CRISE MAROC-UE : LA RIPOSTE DE RABAT
Le Marocgate préoccupe au plus haut niveau les autorités marocaines qui ont mis un certain temps à élaborer leur riposte stratégique. Finalement, c’est par l’intermédiaire du Parlement que se met en place un plan de défense qui ressemble à une préparation à une mobilisation générale de la société.
Mardi une commission ad hoc composée des représentants des deux chambres du Parlement a été mise en place pour étudier « une réévaluation des relations avec le Parlement européen ». Le lendemain, c’est une conférence-débat et d’information associant des parlementaires mais aussi des commis de l’Etat et des organisations de la société civile qui fut dédiée « aux attaques hostiles, flagrantes et répétées contre le Royaume qu’abrite en ce moment le Parlement européen (PE). »

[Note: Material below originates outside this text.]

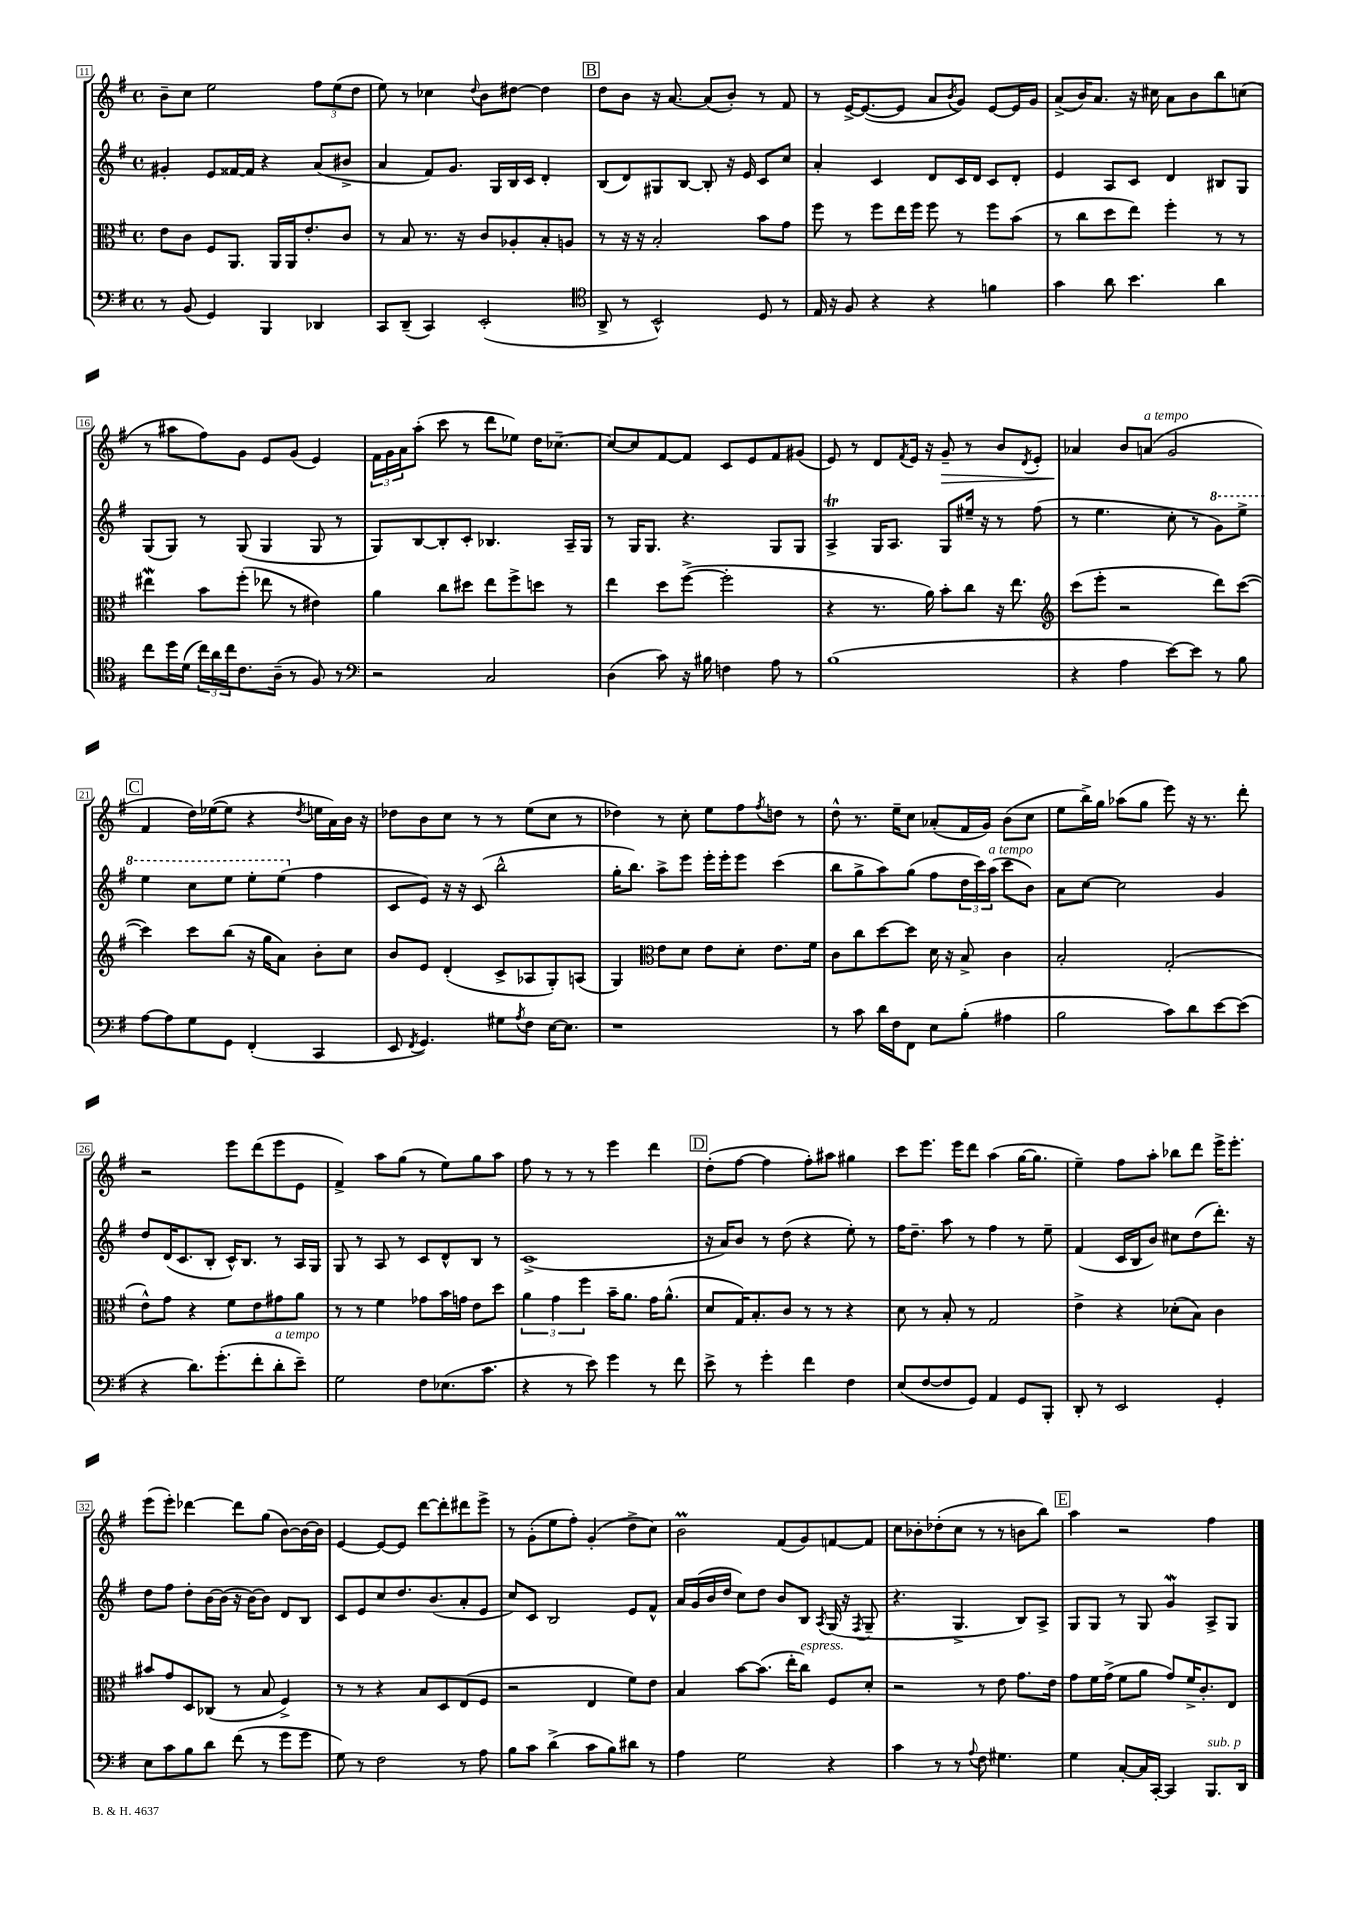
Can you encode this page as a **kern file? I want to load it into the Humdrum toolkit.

L’initiative sonne comme un appel à l’unité et la solidarité nationales. Le pouvoir brasse large et dénonce tout à la fois les attaques visant le pays, son intégrité territoriale, son honorabilité suite à l’éclatement de l’affaire Pegasus qui a éclaboussé le Royaume et l’instrumentalisation qui serait faite de la situation des Droits de l’homme au Maroc. Rabat est donc décidé à faire feu de tout bois avant une tempête diplomatico-judiciaire dont le contrecoup risque d’être assez difficile à encaisser pour le régime qui, outre leurs implications internationales, doit veiller à ce que les éventuelles condamnations externes ne viennent pas perturber le fragile équilibre politique interne construit après la normalisation des relations diplomatiques avec Israël ; une décision qui suscite régulièrement des réactions de contestation où se retrouvent aussi bien des militants d’extrême gauche que des segments issus de milieux conservateurs.
Les protestations de l’exécutif s’avérant impuissantes à contenir une fronde largement partagée par les députés européens à la suite de la révélation des premiers éléments d’un scandale de corruption – dans lequel sont impliqués le Maroc et le Qatar – que les principaux leaders du Vieux continent considèrent comme une atteinte directe dirigée contre « la démocratie européenne » ( Voir ADN-MED du 20 Janvier 2023 ), les dirigeants marocains décident d’en appeler au peuple pour faire front et face devant des développements politiques qui peuvent sérieusement mettre à mal le statut de partenaire privilégié de l’UE, longtemps envié en Afrique, qu’avaient accordé les institutions européennes au Maroc.
Il s’agit donc, via les deux chambres du Parlement, d’entrainer l’ensemble de la communauté nationale marocaine derrière le gouvernement quand arrivera le temps des conclusions des enquêtes européennes que les médias belges, dont le pays est en charge des investigations, annoncent déjà comme particulièrement accablantes pour Rabat.